:: Document segment ::

Internal customers commonly are on a longer cadence, unable to use the feature until they get to it in their own backlog. Tracking customer usage allows us to say, “I know you said this is really urgent, but the last time you said that, it took you six weeks to start using it. Please be sure this is as urgent as you say it is.” We can also use this data to enhance the feature, watching usage go up or down, using hypothesis-driven development.

A good application performance monitoring (APM) tool can track this metric for you. It usually comes in the form of request counts or percentage of traffic.

Highest and Average Latency

Knowing how often customers use your features is a great start. But how do we know if customers are delighted or frustrated with our applications? This is a hard question to answer, but our next metric can hint to us that customers may be frustrated. One of the leading causes of frustration is an application’s slowness. When the response time—that is, the latency—is too high, customers are likely to go elsewhere for their needs.

We want to give our applications the best chance to make customers happy. They’ll appreciate it and likely stick around. If you have internal customers, it may be tempting to say, “They have to use my application, so I don’t need to worry about latency.” Putting aside the potential ethics issue of not caring whether your users have a pleasant experience, that mindset is folly. Even if your direct customers are internal, it’s likely that they or a downstream app are responding to external customers. So, slowness for them is still ultimately hurting your organization’s success. Even if this isn’t the case, enough complaints to the right people may get your applications scrapped.

Two major signals to look for when measuring latency are average latency and the slowest five percent or so of requests. Looking at the average gives you a nice bird’s-eye view of the application as a whole. But even one feature or subset of requests can be enough to create disgruntled customers. This is why it’s also important to keep an eye on your slowest requests.

We can decide where to tune performance with this information. An APM tool can handily monitor all of this for you, in addition to usage.

Number of Errors Per Time Unit

In the same vein of finding out whether our customers are happy, we have the metric of number of errors per time unit. The benefits of this should be pretty clear. Errors with high business impact not only cost your organization money, but they can erode customer trust. Looking at our error rates help us nip these in the bud and find abnormalities that even our tests can’t prevent.

:: Direction A ::
Copy the passage on application metrics, beginning at the words "Two major signals" and ending after "your slowest requests.", and switch "disgruntled" to "unhappy".
:: Direction B ::
Can you reproduce the lines of the records verbatim, beginning at the line that has "Document page, 2001x1125 pixels." and stopping after the one that has "title Object cloning [131, 425, 868, 628]"?

:: Data supplied ::
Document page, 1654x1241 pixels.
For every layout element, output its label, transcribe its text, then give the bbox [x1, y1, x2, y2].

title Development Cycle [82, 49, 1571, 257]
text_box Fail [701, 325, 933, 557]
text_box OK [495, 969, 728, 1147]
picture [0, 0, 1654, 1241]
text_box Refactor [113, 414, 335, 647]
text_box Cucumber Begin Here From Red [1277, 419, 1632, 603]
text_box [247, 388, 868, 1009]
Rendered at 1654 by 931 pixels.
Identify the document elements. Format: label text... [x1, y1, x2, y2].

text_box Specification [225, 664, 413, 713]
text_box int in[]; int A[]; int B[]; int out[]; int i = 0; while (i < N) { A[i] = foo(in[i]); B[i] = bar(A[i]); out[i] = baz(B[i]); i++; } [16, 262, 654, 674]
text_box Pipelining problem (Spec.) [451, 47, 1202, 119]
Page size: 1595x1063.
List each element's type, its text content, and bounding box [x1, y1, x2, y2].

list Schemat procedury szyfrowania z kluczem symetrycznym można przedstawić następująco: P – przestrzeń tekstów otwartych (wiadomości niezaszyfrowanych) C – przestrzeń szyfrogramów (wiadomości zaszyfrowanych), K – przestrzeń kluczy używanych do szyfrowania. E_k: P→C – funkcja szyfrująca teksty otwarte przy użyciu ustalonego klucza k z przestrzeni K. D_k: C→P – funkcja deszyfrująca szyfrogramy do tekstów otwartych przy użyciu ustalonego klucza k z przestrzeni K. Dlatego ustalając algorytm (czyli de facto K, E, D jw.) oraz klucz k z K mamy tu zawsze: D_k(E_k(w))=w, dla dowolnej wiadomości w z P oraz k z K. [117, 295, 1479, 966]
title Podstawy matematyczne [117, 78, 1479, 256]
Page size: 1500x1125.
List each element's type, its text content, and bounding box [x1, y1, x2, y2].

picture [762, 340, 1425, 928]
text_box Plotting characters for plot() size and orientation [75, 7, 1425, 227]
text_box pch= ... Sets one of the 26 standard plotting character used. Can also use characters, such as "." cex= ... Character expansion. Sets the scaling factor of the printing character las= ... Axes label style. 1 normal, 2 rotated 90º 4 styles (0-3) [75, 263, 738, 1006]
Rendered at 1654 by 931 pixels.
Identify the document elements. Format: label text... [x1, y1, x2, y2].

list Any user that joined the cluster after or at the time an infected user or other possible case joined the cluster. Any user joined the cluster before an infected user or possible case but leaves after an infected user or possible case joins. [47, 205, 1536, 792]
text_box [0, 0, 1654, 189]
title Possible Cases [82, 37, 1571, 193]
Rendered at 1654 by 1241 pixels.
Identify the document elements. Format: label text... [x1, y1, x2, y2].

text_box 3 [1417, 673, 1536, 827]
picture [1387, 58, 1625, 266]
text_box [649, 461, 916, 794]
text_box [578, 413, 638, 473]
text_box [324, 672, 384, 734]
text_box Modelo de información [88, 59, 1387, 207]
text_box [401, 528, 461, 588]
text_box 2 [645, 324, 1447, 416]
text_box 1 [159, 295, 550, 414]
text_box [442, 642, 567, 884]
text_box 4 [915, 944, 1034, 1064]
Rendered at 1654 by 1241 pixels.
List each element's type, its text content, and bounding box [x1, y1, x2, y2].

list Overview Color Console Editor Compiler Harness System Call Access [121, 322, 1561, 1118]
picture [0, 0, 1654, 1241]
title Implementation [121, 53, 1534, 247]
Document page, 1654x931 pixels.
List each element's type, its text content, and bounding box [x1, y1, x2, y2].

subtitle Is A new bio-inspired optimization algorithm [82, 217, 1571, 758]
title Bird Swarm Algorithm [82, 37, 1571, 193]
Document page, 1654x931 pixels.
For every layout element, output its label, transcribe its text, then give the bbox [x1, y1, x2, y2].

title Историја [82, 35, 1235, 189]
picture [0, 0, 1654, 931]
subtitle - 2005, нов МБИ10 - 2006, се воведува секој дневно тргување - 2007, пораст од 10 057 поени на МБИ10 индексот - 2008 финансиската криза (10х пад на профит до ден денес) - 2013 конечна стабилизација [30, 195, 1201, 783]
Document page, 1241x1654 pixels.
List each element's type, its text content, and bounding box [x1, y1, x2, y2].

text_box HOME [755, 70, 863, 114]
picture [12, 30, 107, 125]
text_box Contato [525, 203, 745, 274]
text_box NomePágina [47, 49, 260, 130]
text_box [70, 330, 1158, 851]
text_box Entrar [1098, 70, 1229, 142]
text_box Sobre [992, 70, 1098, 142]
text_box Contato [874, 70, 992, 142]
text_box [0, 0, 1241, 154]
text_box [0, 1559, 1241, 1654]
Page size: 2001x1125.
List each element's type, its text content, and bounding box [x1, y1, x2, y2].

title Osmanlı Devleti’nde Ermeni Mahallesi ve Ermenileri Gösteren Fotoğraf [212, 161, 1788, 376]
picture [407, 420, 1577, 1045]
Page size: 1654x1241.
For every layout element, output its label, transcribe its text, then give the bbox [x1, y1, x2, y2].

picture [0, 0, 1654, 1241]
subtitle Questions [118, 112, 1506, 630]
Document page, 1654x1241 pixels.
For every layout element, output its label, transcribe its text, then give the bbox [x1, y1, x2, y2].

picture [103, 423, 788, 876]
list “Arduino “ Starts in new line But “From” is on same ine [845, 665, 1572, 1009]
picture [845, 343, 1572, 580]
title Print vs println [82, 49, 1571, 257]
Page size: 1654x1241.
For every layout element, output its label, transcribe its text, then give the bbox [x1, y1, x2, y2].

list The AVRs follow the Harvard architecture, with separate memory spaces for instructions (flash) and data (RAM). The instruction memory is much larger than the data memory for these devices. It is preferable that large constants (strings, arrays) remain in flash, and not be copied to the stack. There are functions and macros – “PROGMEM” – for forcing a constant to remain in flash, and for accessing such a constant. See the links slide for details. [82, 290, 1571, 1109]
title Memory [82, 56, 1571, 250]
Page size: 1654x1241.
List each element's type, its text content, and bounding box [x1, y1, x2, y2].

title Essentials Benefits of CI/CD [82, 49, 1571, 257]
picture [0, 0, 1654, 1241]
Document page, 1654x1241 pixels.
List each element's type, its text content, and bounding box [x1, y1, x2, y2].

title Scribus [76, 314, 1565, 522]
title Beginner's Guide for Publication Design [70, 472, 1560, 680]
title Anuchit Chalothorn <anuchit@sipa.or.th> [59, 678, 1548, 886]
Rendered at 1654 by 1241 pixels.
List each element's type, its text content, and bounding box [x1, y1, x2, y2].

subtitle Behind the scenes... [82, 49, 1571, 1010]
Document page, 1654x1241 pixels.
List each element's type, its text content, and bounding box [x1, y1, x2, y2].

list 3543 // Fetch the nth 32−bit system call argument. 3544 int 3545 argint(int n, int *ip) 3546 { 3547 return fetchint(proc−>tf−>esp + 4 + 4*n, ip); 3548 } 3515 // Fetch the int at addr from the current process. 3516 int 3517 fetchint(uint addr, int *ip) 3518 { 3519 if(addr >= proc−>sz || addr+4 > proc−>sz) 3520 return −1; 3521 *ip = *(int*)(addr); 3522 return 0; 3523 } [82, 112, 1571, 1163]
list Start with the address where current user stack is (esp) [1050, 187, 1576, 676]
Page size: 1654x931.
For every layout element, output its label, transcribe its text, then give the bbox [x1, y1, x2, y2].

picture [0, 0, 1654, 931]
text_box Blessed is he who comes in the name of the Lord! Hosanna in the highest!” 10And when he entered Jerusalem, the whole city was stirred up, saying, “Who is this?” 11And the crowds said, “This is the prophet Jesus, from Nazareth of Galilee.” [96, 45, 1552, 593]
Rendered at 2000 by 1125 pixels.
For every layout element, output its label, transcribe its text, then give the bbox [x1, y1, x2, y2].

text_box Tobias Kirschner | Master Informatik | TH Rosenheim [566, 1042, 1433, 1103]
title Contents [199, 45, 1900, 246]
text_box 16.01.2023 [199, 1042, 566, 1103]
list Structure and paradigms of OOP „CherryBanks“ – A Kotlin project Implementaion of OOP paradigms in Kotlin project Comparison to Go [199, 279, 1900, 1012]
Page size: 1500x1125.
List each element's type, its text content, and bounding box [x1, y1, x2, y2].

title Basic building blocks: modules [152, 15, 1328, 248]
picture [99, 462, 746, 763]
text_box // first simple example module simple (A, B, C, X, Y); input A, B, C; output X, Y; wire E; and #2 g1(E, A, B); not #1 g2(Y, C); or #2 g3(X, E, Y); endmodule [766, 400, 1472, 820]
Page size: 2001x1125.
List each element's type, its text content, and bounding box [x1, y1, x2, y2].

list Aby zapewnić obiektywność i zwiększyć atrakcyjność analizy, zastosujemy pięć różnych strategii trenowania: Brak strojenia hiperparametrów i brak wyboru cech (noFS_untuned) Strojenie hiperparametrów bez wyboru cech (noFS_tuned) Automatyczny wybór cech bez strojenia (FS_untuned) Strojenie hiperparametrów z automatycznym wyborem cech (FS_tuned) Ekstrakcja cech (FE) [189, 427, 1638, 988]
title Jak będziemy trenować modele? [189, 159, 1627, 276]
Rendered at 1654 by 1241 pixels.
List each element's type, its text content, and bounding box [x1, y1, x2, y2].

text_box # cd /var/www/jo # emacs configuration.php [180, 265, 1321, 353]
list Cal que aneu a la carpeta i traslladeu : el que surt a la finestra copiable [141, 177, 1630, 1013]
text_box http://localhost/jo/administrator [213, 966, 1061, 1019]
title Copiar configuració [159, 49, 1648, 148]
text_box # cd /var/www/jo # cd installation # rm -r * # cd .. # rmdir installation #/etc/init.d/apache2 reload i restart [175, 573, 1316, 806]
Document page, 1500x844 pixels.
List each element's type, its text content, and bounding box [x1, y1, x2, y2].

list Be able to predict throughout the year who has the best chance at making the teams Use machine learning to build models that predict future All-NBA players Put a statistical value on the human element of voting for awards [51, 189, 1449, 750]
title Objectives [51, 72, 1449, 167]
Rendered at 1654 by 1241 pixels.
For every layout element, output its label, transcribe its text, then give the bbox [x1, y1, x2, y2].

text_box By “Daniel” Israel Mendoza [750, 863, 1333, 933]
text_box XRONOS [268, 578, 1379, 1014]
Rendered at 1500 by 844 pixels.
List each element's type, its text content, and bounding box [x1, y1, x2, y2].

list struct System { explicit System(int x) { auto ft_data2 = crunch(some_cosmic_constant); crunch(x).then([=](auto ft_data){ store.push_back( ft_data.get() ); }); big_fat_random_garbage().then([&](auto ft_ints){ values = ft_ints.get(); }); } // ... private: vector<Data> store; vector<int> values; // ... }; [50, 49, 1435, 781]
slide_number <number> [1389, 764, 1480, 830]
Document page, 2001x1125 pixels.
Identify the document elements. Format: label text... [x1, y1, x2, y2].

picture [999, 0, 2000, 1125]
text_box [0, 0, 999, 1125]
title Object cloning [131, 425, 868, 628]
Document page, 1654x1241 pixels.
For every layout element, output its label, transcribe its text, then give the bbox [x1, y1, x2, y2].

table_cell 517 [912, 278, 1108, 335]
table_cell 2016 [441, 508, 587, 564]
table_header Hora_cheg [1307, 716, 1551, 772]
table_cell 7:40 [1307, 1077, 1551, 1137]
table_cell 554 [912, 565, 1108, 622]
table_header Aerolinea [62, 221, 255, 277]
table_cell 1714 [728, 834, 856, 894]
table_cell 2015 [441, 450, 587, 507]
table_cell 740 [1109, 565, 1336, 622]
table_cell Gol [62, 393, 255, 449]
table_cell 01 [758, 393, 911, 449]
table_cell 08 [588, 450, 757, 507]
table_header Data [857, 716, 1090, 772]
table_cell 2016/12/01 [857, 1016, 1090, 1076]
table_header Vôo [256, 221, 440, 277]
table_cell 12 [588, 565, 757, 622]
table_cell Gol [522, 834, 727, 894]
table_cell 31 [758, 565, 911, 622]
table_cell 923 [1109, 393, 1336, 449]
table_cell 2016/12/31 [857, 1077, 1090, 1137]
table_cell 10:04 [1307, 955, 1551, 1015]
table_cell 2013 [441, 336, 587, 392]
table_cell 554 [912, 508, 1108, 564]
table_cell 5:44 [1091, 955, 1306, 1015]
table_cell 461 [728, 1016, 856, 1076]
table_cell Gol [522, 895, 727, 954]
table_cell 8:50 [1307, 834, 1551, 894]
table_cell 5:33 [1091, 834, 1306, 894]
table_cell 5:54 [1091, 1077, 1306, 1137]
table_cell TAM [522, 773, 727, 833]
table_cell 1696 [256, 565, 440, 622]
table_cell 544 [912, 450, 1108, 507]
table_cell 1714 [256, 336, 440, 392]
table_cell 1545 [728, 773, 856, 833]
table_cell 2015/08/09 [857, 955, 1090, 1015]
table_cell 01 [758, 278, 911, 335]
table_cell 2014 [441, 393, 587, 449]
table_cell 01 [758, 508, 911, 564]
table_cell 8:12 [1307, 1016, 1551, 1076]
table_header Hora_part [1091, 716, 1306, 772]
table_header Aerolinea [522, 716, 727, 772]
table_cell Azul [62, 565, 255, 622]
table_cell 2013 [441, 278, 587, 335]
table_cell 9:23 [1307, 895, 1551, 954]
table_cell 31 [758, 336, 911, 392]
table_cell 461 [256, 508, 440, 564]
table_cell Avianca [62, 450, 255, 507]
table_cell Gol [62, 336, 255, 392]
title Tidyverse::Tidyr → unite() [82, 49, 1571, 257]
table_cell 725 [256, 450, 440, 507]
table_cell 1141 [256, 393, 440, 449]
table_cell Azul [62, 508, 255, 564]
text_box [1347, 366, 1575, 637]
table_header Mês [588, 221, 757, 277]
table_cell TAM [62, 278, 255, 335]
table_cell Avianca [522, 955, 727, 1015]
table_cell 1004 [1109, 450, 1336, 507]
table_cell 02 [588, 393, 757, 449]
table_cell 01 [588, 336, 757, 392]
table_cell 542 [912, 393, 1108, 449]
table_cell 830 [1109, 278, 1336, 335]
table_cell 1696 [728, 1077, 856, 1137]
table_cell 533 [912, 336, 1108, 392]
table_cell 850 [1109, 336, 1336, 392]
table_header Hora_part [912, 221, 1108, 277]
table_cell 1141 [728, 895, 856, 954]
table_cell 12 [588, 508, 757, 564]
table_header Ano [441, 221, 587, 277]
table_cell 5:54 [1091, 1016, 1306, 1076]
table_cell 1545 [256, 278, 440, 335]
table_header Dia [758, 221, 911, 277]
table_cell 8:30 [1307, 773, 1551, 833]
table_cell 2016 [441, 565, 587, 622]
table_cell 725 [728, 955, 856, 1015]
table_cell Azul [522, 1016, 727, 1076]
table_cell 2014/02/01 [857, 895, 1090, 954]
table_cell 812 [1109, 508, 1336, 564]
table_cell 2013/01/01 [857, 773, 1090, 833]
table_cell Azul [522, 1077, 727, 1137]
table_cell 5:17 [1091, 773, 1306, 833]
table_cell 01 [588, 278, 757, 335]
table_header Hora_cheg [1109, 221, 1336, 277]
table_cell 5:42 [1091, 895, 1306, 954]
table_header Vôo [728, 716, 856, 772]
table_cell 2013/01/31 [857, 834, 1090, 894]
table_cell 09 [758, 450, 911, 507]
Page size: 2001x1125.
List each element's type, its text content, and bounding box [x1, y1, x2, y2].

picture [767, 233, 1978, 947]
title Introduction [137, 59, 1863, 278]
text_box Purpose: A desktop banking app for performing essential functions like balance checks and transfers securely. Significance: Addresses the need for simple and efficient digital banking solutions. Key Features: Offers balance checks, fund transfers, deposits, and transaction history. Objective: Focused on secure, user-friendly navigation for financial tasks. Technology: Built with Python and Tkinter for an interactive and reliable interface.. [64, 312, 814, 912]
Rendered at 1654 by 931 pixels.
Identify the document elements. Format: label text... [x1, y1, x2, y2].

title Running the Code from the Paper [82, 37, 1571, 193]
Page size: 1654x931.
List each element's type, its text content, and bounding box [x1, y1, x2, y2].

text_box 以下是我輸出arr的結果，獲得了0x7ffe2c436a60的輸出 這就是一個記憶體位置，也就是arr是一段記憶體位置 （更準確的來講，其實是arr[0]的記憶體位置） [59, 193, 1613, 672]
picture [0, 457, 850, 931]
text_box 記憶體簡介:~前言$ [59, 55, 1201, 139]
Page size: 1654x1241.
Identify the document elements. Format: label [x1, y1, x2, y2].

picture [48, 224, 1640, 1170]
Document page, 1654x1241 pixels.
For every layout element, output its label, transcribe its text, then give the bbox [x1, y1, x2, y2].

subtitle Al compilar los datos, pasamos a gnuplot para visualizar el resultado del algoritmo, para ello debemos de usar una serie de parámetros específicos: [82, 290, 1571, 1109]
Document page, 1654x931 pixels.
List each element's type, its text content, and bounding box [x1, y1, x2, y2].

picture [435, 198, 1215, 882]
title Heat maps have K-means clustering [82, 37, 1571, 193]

:: Task answer A ::
Two major signals to look for when measuring latency are average latency and the slowest five percent or so of requests. Looking at the average gives you a nice bird’s-eye view of the application as a whole. But even one feature or subset of requests can be enough to create unhappy customers. This is why it’s also important to keep an eye on your slowest requests.

:: Task answer B ::
Document page, 2001x1125 pixels.
Identify the document elements. Format: label text... [x1, y1, x2, y2].

picture [999, 0, 2000, 1125]
text_box [0, 0, 999, 1125]
title Object cloning [131, 425, 868, 628]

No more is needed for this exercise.